Keynes definiu este impulso como um “espírito animal”, que leva o empreender a agir e tomar riscos.

O capitalismo liberou esse “espírito animal”, essa disposição ao risco, a ambição de resultados, que, nestes duzentos anos, gerou um desenvolvimento sem igual na história. O resultado foi a redução dramática do número de miseráveis, aumento de impérios empresariais e melhoria na qualidade de vida.

O homem passou a viver mais e melhor. As guerras e o sacerdócio deixaram de ser as únicas saídas do desemprego. O mundo tornou-se menos beligerante; a religião cedeu espaço à razão.

Com o início do capitalismo moderno, as disputas por vantagens deixaram os teatros de guerra para o mercado. Esta entidade abstrata onde os interesses se encontram para trocas voluntarias, que só acontecem se forem boas para ambas as partes.

Não há mercado se não houver trocas. Sem trocas não se viabiliza a produção industrializada. É o comercio entre as partes que gera riqueza. O comercio é, portanto, um incentivo à paz entre as nações: “bons negócios fazem bons amigos”.

O mercado, em regime de legitima competição pela preferência do consumidor, reconhece e premia os que oferecem os melhores produtos ou serviços pelo menor preço.

A Revolução Social: a criação da classe média

Uma outra mudança radical — uma revolução social — aconteceu como consequência do capitalismo.  A nobreza ociosa foi substituída por um empresariado dinâmico. Criou-se uma classe média de administradores, então inexistente, e operários substituindo os sacerdotes, guerreiros e os escravos que foram sendo libertados mundo à fora.

Ayn Rand: filósofa russa e autora de clássicos | Foto: Reproduções/Montagem

Os duzentos anos de progresso contínuo desde a revolução industrial e seus desdobramentos implantaram nas mentes a ideia de que o amanhã sempre será melhor do que o hoje.

Os fatos não alimentam essa crença. O desenvolvimento não é uma fatalidade. O populismo-socializante vem destruindo as conquistas do capitalismo. Muitos países abraçaram o demônio socialista e estão enfrentando a decadência.

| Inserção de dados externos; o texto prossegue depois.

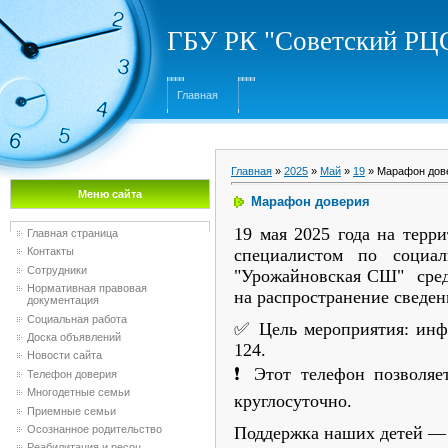
ГБУ РК "Советский Р
Главная
Главная
»
2025
»
Май
»
19
» Марафон дов
Меню сайта
Марафон доверия
19 мая 2025 года на терр
Главная страница
специалистом по соци
Контакты
Сотрудники
"Урожайновская СШ" сред
Нормативная правовая
на распространение сведен
документация
Социальная работа
✅ Цель мероприятия: инф
Доска объявлений
124.
Новости сайта
❗️ Этот телефон позволя
Телефон доверия
Многодетные семьи
круглосуточно.
Приемные семьи
Поддержка наших детей — 
Осознанное родительство
Реабилитация и ресоц...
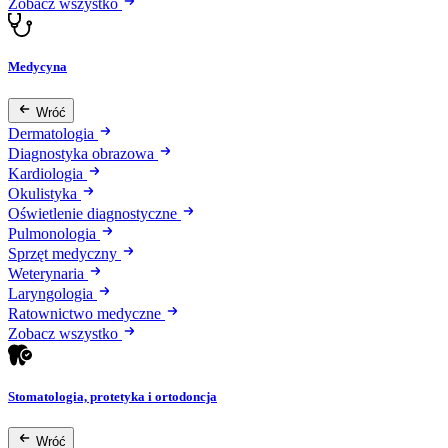
Zobacz wszystko
Medycyna
Wróć
Dermatologia
Diagnostyka obrazowa
Kardiologia
Okulistyka
Oświetlenie diagnostyczne
Pulmonologia
Sprzęt medyczny
Weterynaria
Laryngologia
Ratownictwo medyczne
Zobacz wszystko
Stomatologia, protetyka i ortodoncja
Wróć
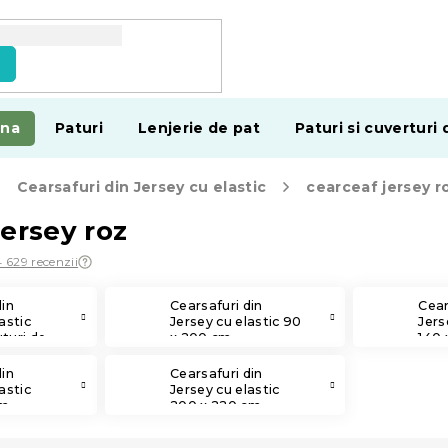
e
ina
Paturi
Lenjerie de pat
Paturi si cuverturi 
Cearsafuri din Jersey cu elastic
cearceaf jersey r
jersey roz
4 629 recenzii
din
Cearsafuri din
Cear
astic
Jersey cu elastic 90
Jers
turi de
x 200 cm
140 
din
Cearsafuri din
astic
Jersey cu elastic
cm
200 x 220 cm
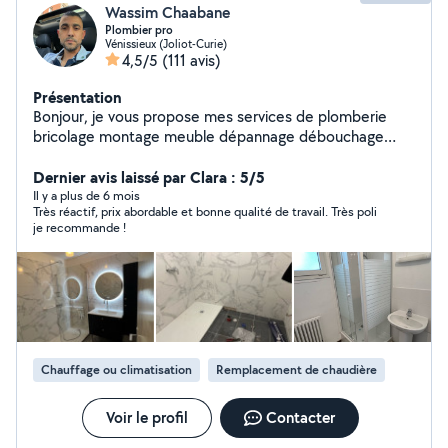
Wassim Chaabane
Plombier pro
Vénissieux (Joliot-Curie)
4,5/5
(111 avis)
Présentation
Bonjour, je vous propose mes services de plomberie
bricolage montage meuble dépannage débouchage
disponible 24/24
Dernier avis laissé par Clara : 5/5
Il y a plus de 6 mois
Très réactif, prix abordable et bonne qualité de travail. Très poli
je recommande !
Chauffage ou climatisation
Remplacement de chaudière
Voir le profil
Contacter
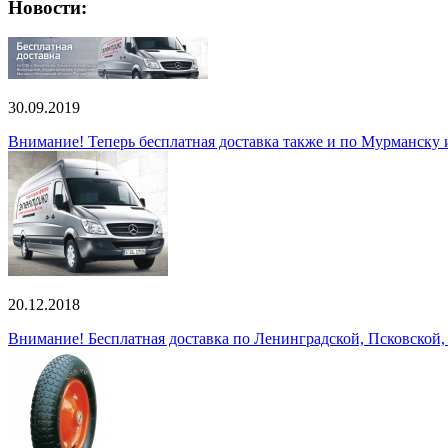
Новости:
30.09.2019
Внимание! Теперь бесплатная доставка также и по Мурманску
20.12.2018
Внимание! Бесплатная доставка по Ленинградской, Псковской,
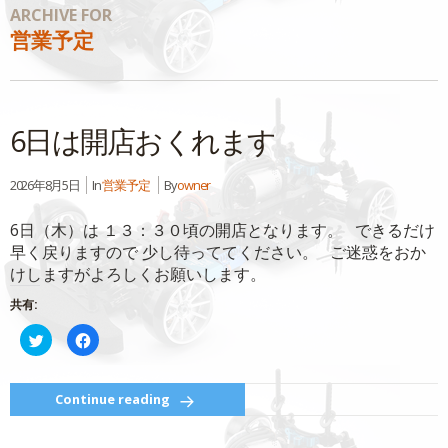
ARCHIVE FOR
営業予定
6日は開店おくれます
2026年8月5日
In
営業予定
By
owner
6日（木）は １３：３０頃の開店となります。 できるだけ
早く戻りますので 少し待っててください。 ご迷惑をおか
けしますがよろしくお願いします。
共有:
ク
Facebook
リ
で
ッ
共
ク
有
し
す
て
る
Continue reading
Twitter
に
で
は
共
ク
有
リ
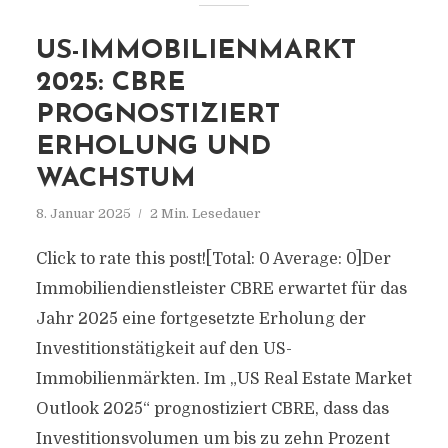
US-IMMOBILIENMARKT
2025: CBRE
PROGNOSTIZIERT
ERHOLUNG UND
WACHSTUM
8. Januar 2025
2 Min. Lesedauer
Click to rate this post![Total: 0 Average: 0]Der
Immobiliendienstleister CBRE erwartet für das
Jahr 2025 eine fortgesetzte Erholung der
Investitionstätigkeit auf den US-
Immobilienmärkten. Im „US Real Estate Market
Outlook 2025“ prognostiziert CBRE, dass das
Investitionsvolumen um bis zu zehn Prozent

Um caso que deveria servir como lição é a história da Argentina. Um território privilegiado, uma economia entre as mais ricas e uma população das mais educadas do mundo, vai do apogeu à pobreza em poucas décadas.

O que se passou?

A Argentina abandonou com Peron, nos anos de 1940, a constituição liberal implantada por Sarmiento * em 1853, que fez o país rico. O peronismo propunha dar aos “descamisados” uma política de distribuição das riquezas e vantagens laborais. Com a proposta socialista não se premiava o mérito, mas a necessidade — o que dá votos a curto prazo, mas   castra o espírito empreendedor.

A “esmola” vicia e não se satisfaz, sempre pede mais. O fim foi o previsível — a decadência, como sentenciava a filósofa russa Ayn Rand: “Não se faz uma nação próspera dando benefícios aos que nada produzem e punindo com impostos os que criam riqueza”.

Nota

* A Constituição da Argentina de 1853 foi escrita tendo como referência os trabalhos do jurista liberal argentino Juan Bautista Alberdi e implantada no governo do presidente Sarmiento.